コロナによる子供の貧困対策不十分 ユニセフが新報告書

ユニセフ(国連児童基金)のイノチェンティ研究所は12月11日、コロナ禍が子供の貧困問題に与える影響をまとめた報告書を公表した。政府の財政支出のうち、感染拡大の第1波の間に、子供や子育て世帯の支援に割り当てられたのは2%に過ぎず、子供の貧困リスクに対処できていないと警鐘を鳴らした。

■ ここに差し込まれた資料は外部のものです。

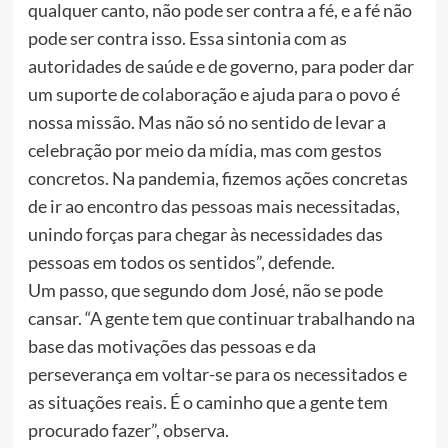
qualquer canto, não pode ser contra a fé, e a fé não
pode ser contra isso. Essa sintonia com as
autoridades de saúde e de governo, para poder dar
um suporte de colaboração e ajuda para o povo é
nossa missão. Mas não só no sentido de levar a
celebração por meio da mídia, mas com gestos
concretos. Na pandemia, fizemos ações concretas
de ir ao encontro das pessoas mais necessitadas,
unindo forças para chegar às necessidades das
pessoas em todos os sentidos”, defende.
Um passo, que segundo dom José, não se pode
cansar. “A gente tem que continuar trabalhando na
base das motivações das pessoas e da
perseverança em voltar-se para os necessitados e
as situações reais. É o caminho que a gente tem
procurado fazer”, observa.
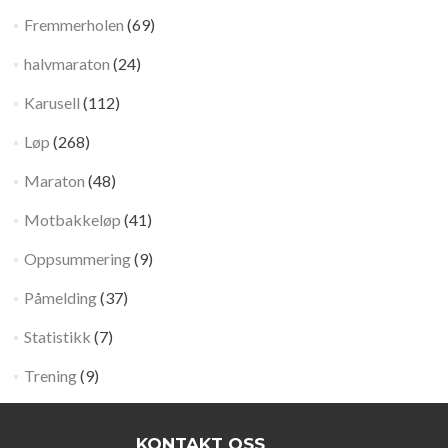
Fremmerholen
(69)
halvmaraton
(24)
Karusell
(112)
Løp
(268)
Maraton
(48)
Motbakkeløp
(41)
Oppsummering
(9)
Påmelding
(37)
Statistikk
(7)
Trening
(9)
KONTAKT OSS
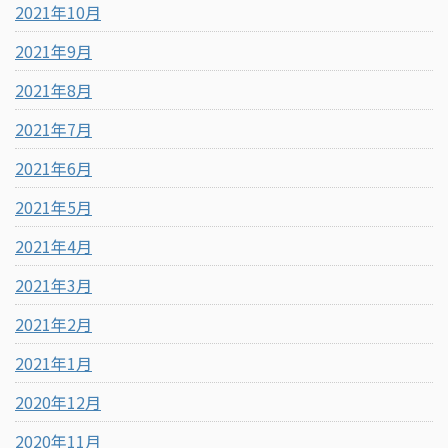
2021年10月
2021年9月
2021年8月
2021年7月
2021年6月
2021年5月
2021年4月
2021年3月
2021年2月
2021年1月
2020年12月
2020年11月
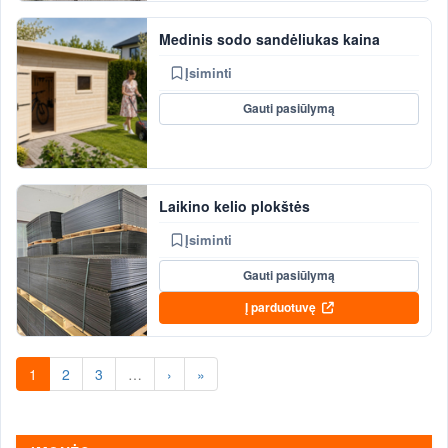
Medinis sodo sandėliukas kaina
Įsiminti
Gauti pasiūlymą
Laikino kelio plokštės
Įsiminti
Gauti pasiūlymą
Į parduotuvę
1
2
3
…
›
»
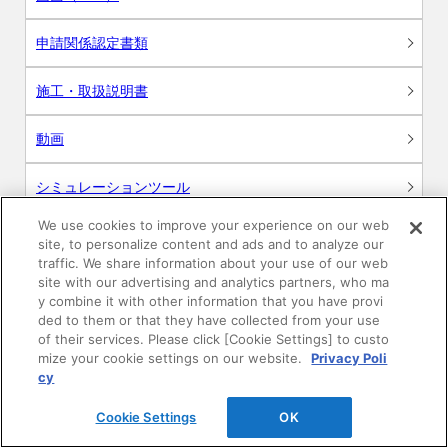
申請関係認定書類
施工・取扱説明書
動画
シミュレーションツール
We use cookies to improve your experience on our web
24時間換気システム〈エアスマート〉
簡易設計見積ソフト
site, to personalize content and ads and to analyze our
traffic. We share information about your use of our web
site with our advertising and analytics partners, who ma
R&Dセンター環境測定・分析サービス
y combine it with other information that you have provi
ded to them or that they have collected from your use
商品マスター申し込み
of their services. Please click [Cookie Settings] to custo
mize your cookie settings on our website.
Privacy Poli
cy
Cookie Settings
OK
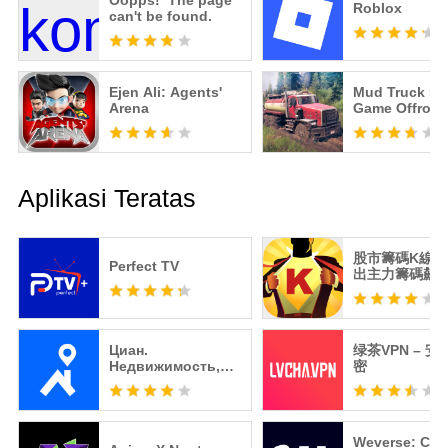
Oopps! The page
Roblox
can't be found.
Ejen Ali: Agents'
Mud Truck Dr
Arena
Game Offroad
Aplikasi Teratas
股市籌碼K線 -
Perfect TV
出主力籌碼飆
Циан.
绿茶VPN – 
Недвижимость,
密
квартиры
Weverse: Con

新たに発表された報告書『COVID-19を越えて家族と子供を守る:先進国における社会的保護』では、日本を含むEUやOECD(経済協力開発機構)に加盟する41カ国を対象に、コロナ禍が子供に与える社会的・経済的影響と、各国政府の初期対応について分析した。

それによると、これらの国では、今年2~7月末までに10兆8000億ドルが新型コロナウイルスの対応に費やされたが、そのうち約9割が、企業や企業を通じた経済対策に充てられたとし、子供や子育て世帯に十分な対策が取られなかったと指摘。

さらに、3分の1の国では、子供への支援を明確な目的とした政策を実施しておらず、子供や子育て世帯に向けた何らかの対応策を講じた国でも、その大部分は平均で3カ月程度と短期的な支援にとどまったことから、長期に及ぶコロナ禍による子供の貧困リスクに対処するには不十分だと強調した。

その上で、報告書では多様な支援策の展開や、国連の持続可能な開発目標(SDGs)の達成を視野に入れた長期的な貧困対策、子供・家族政策の強化などを提言した。